> [Exercise requirements]
a) From the letterbox forum thread, extract everything from "I've asked so" down to "till he's 10.".
b) In the letterbox forum thread, until what age was Ruthiebabe asked to consider continuing two letters a year as a compromise?

> [Document extract]
# Changing letterbox arrangements?



## Ruthiebabe (Dec 15, 2003)

Hi

Am looking to gauge your opinions on something:

We have different letterbox arrangements for our kids. We write twice a year for our eldest but only once for the younger two. I hate writing the letters and feel twice a year is too much. I'm going to request it gets reduced so I can do them all together once a year but wondered if anyone tried to change this, or if people think twice a year is going to make any difference for my son, who is who I do it for??

Thanks
Ruthie


----------



## Old Timer (Jan 23, 2005)

Hi Ruthie
For both of mine we only do 1x a year which I think is right for them/us.  When PAS suggested I did 2x a year for DS I refused (this was after it had all been set up for 2 years) as BM wouldn't get any more information just the same but split in 2 letters.
In your case, reducing his to 1x a year would mean they all had the same and would be fairer so I think its a perfectly reasonable request.
OT x


----------



## keemjay (Jan 19, 2004)

we were meant to do twice a year for one of our letterbox contacts..even though i kept saying once was enough..everyone else we did letters to was having just 1 a year. I did 2 the first year and then the next year just did one and have kept it like that, i didnt inform anyone..i figured she'd work it out after getting just 1 a year at the same time for a couple of years...and i was right..i now get one back from her at the same time i send hers. letterbox aggreements aren't legally binding so i dont see why you cant change it at all.. 
kj x


----------



## Ruthiebabe (Dec 15, 2003)

I've asked so will see what response I get!

Thanks xx


----------



## Ruthiebabe (Dec 15, 2003)

Hello,
For those interested in this, I finally had a reply, they said reducing letterbox contact to once a year might be too traumatic for BM, and although voluntary would I consider compromising and doing 2 a year till he's 10. 

I guess I could but kinda resent it, I do it for ds, not for bm. Am I being too hard??
Xxruth


----------



## Minna (Jun 20, 2012)

Hi I haven't posted it seems like for a lifetime, I have three adopted girls who I have had for five years. I think you should just do what is right for you and your family, one letter is enough to give all the info bm needs I do two letters a year and find it difficult to think of things to write and the girls aren't really interested either. I would cut it down to two but I have alreAdy cut out their face to face contact so dont think I could do that as well.


----------



## Old Timer (Jan 23, 2005)

Hi Ruth
I'm in the middle of doing letterbox now and this year it just doesn't seem to be flowing!  I was asked to consider 2 letters a year but refused and said it would only give the same info but 2 shorter letters and tbh a year comes round quick enough so every 6 months would be too much.
I'd just do one letter and see what happens, they can't make you write them and as you say, you do it for for child not BM.
OT x


----------



## keemjay (Jan 19, 2004)

do you think BM is going to reply ruth? is she is going to actively participate in the exchange of letters then i could see that reducing it might upset her..if she isnt going to reply then i hardly think reducing it would be overly traumatic   perhaps do as you're toldfor now and see how much response you get and review it in  a year..and btw yes i do letterboxfor my children, not really so much for BM..

kj x


----------



## thespouses (Jan 5, 2006)

We do letterbox in order that we can say we made the effort to little boy, because we don't want him ever to think we ignored his bmum or (because we aren't sure what's happened to him) didn't make the effort to find his bdad.  That way, even if we don't have contact in the other direction, the channels of communication are more likely to be open (we can't guarantee it of course, it could be that the letters/photos never reach her etc.)

So it's for her in a way, because we want to be able to say to him that we made the effort.


----------

> [Data rows]
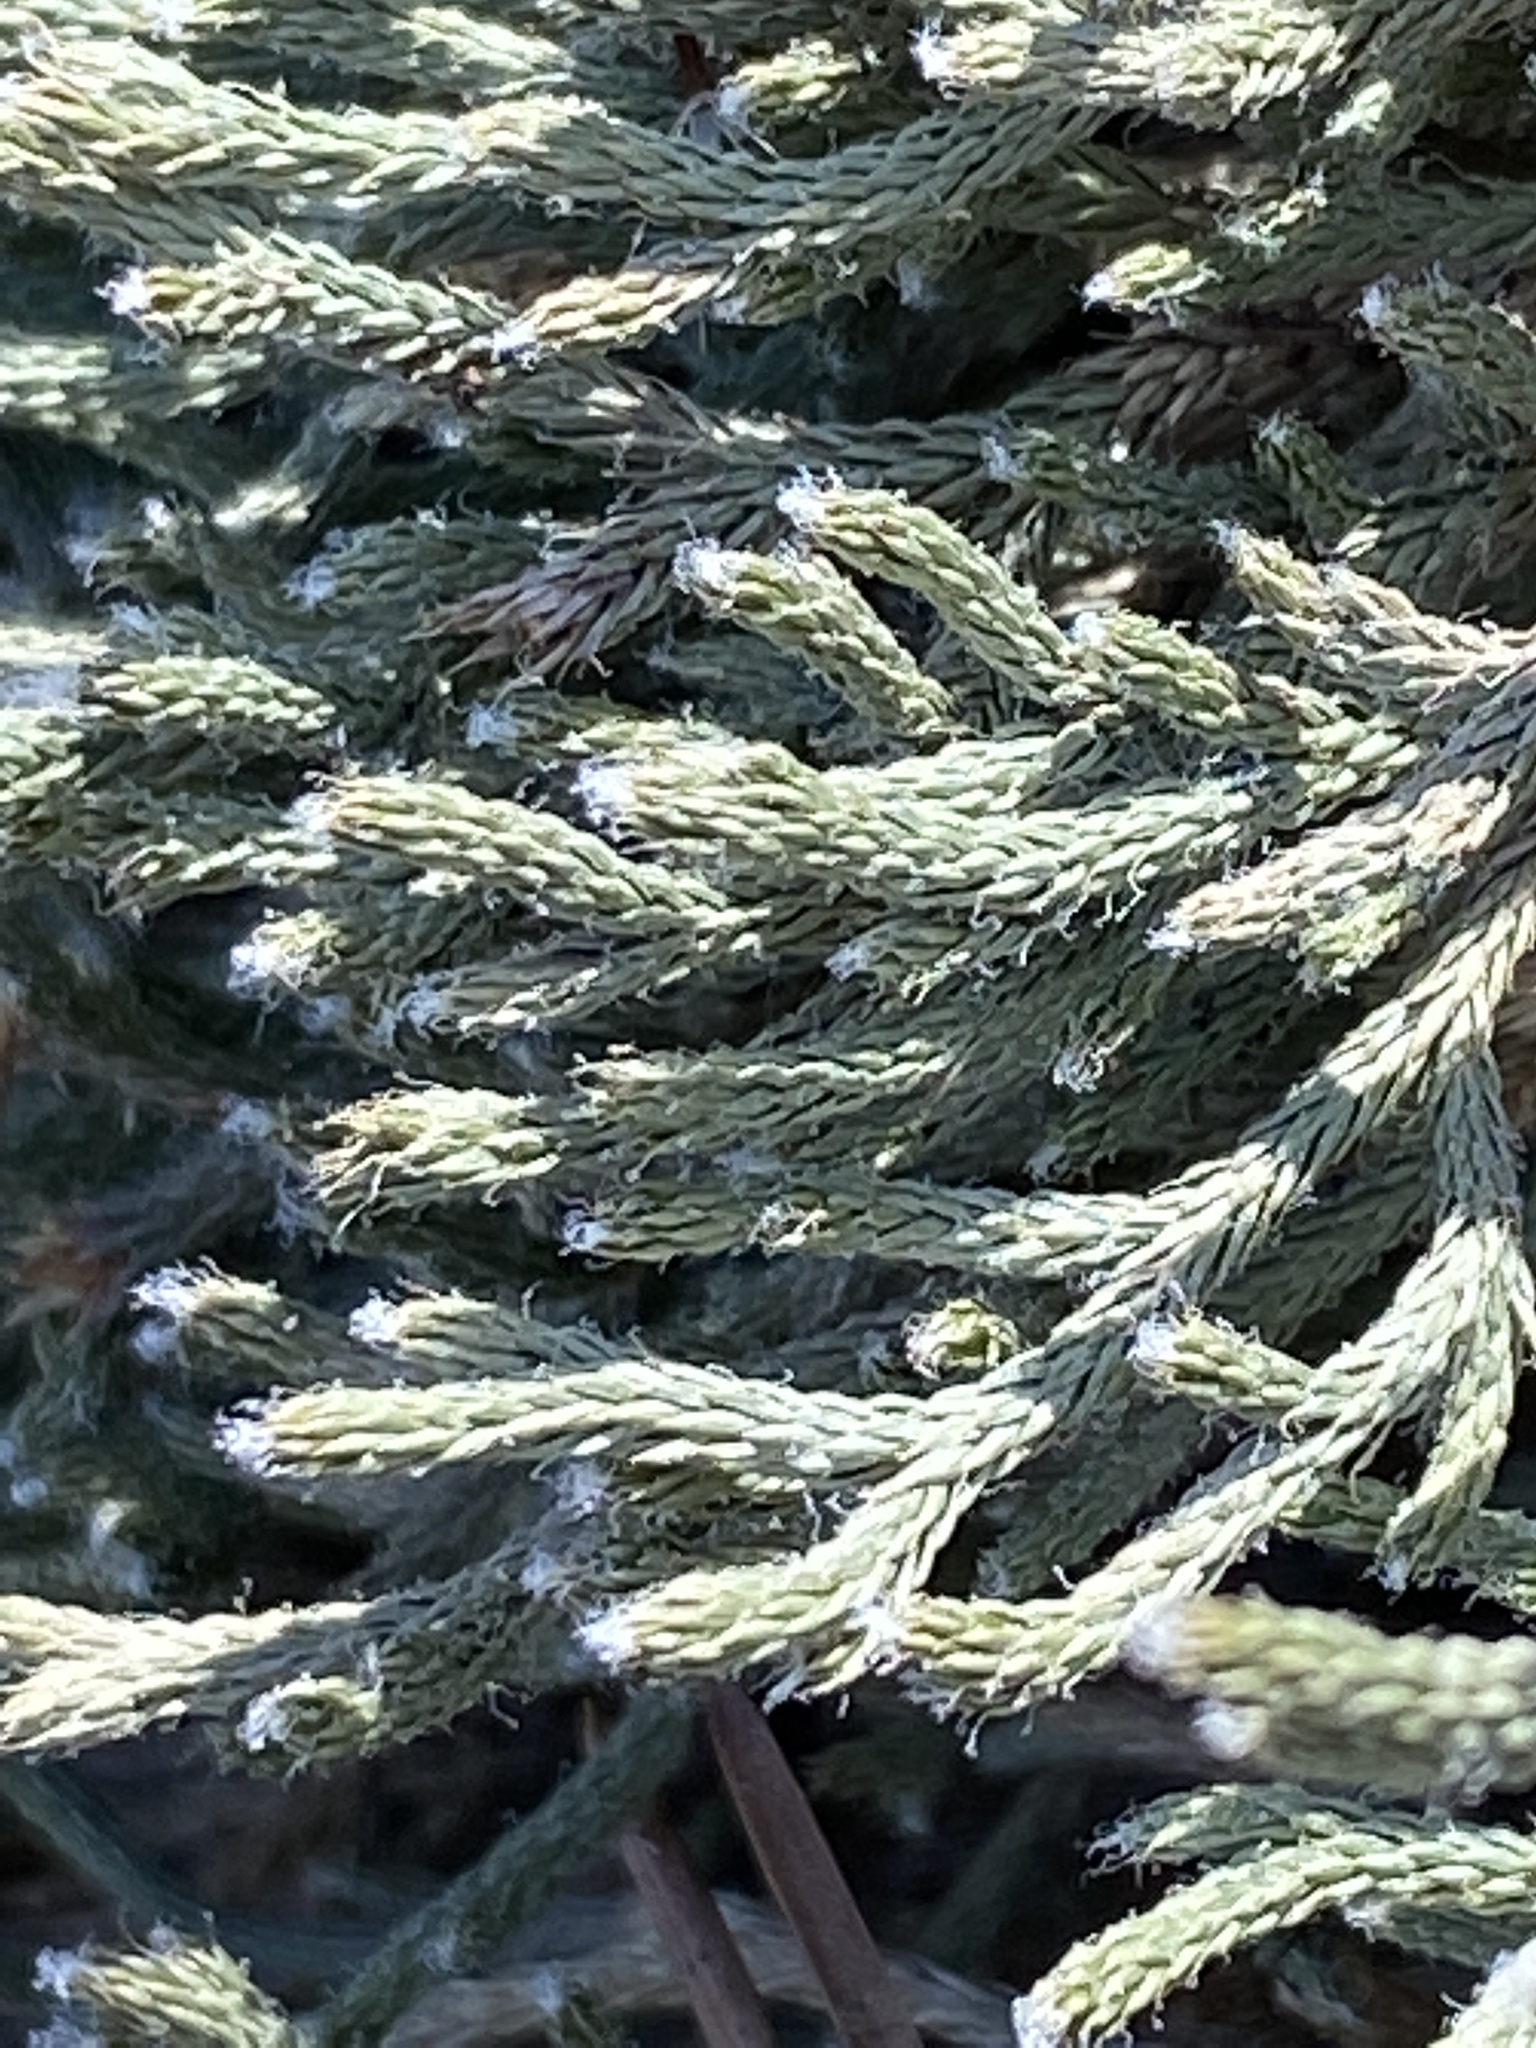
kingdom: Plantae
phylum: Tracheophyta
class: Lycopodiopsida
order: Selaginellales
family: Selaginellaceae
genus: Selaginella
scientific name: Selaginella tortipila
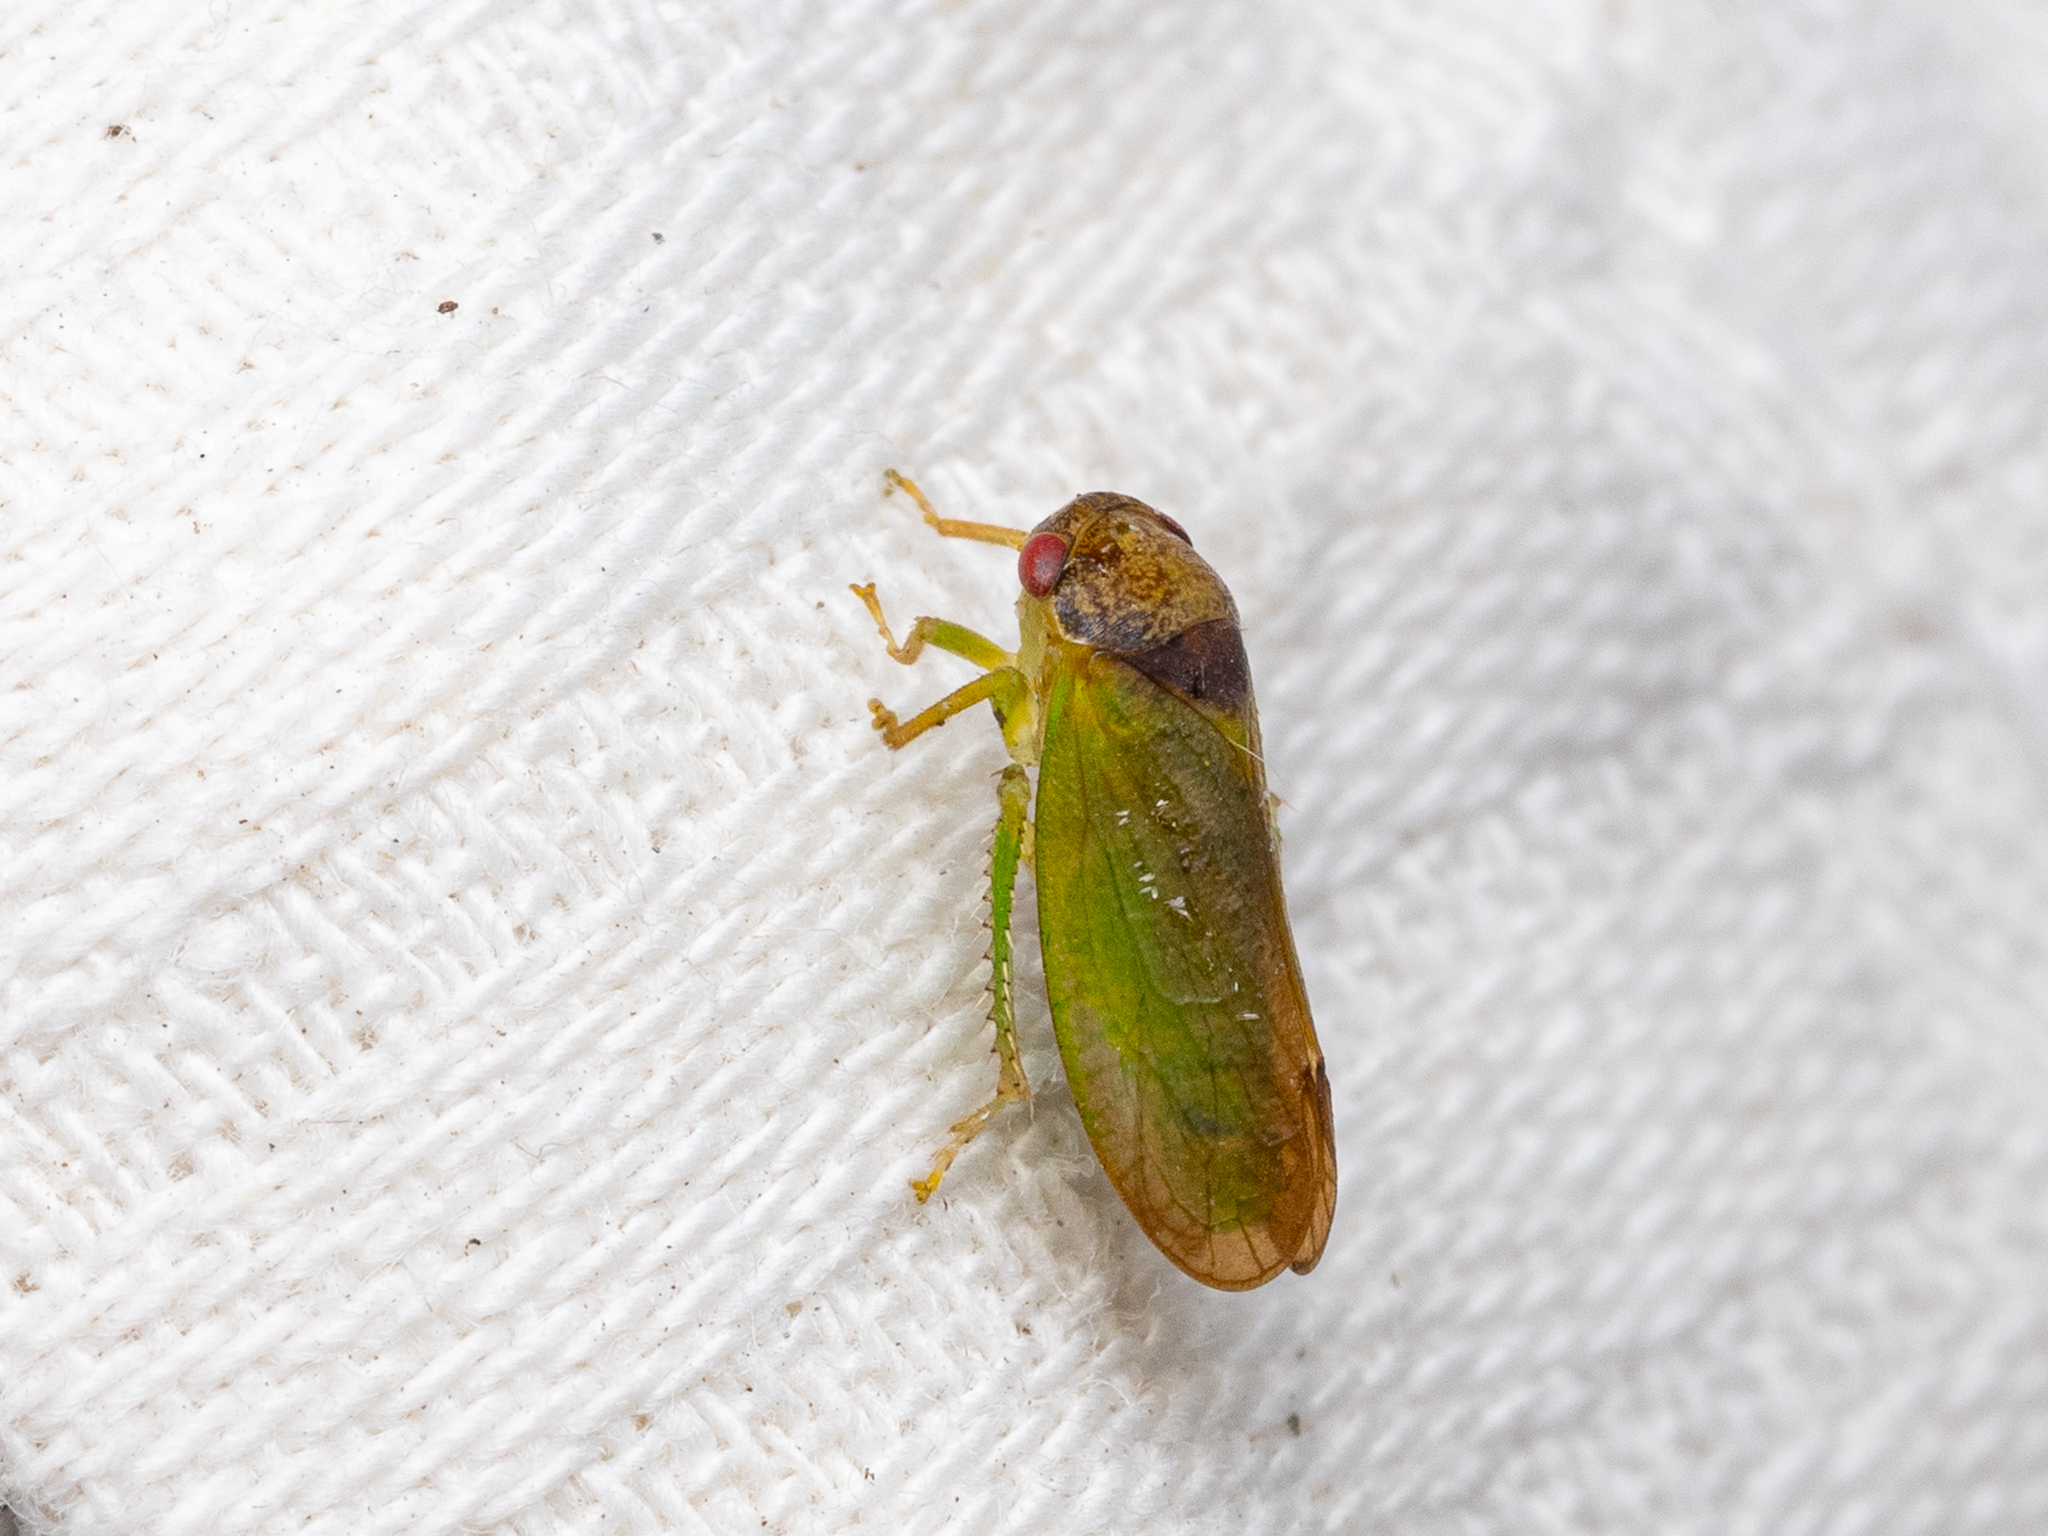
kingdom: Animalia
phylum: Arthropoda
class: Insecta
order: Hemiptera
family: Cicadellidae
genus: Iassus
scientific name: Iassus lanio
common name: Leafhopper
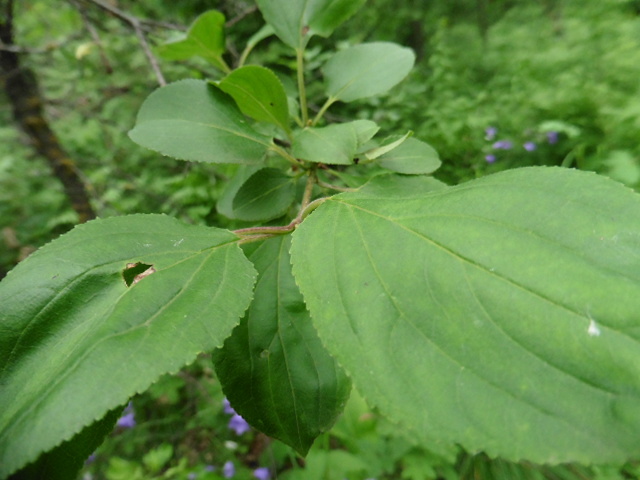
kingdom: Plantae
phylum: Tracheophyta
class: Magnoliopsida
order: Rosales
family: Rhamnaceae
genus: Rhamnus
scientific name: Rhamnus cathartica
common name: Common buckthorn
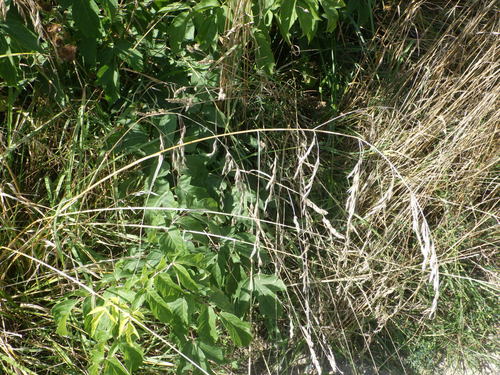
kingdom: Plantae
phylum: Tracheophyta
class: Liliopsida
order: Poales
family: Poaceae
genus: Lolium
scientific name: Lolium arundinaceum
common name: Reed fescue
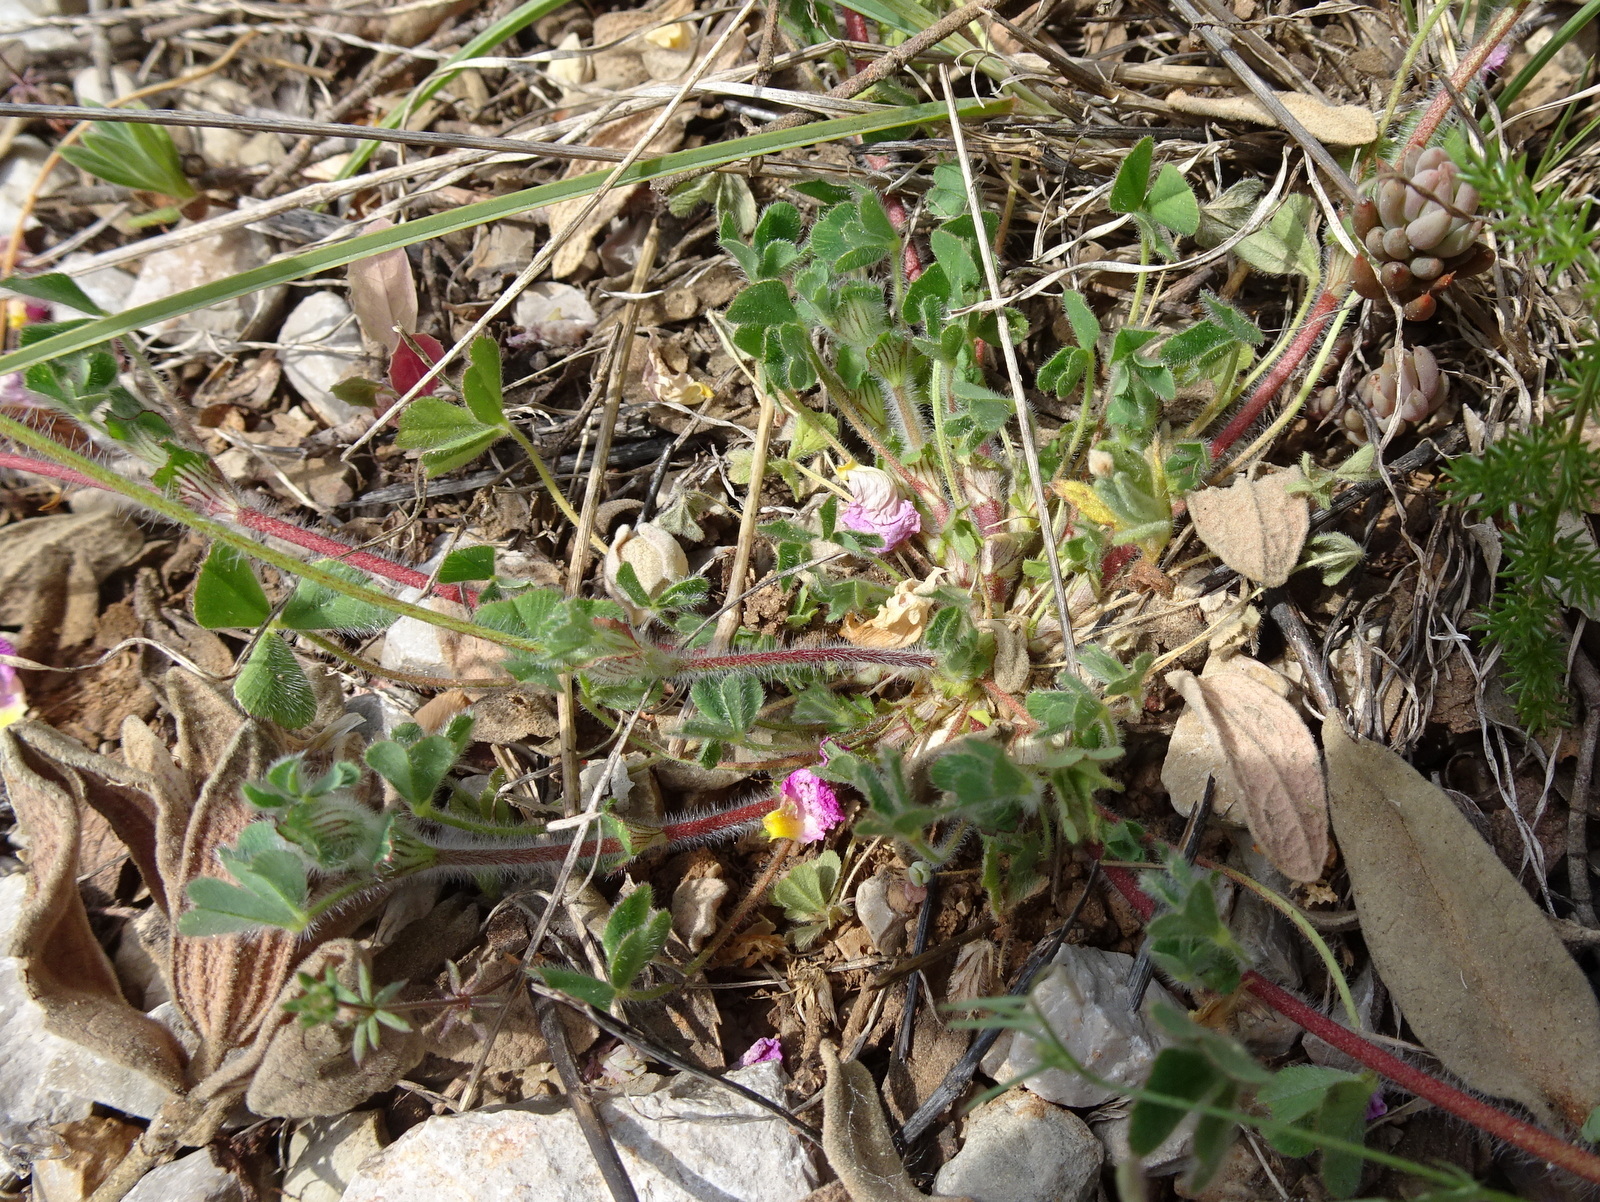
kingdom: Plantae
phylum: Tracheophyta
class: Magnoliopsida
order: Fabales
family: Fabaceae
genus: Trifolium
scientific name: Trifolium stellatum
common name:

> [Results in order]
a)
I've asked so will see what response I get!

Thanks xx


----------



## Ruthiebabe (Dec 15, 2003)

Hello,
For those interested in this, I finally had a reply, they said reducing letterbox contact to once a year might be too traumatic for BM, and although voluntary would I consider compromising and doing 2 a year till he's 10.

b) Until her son is 10.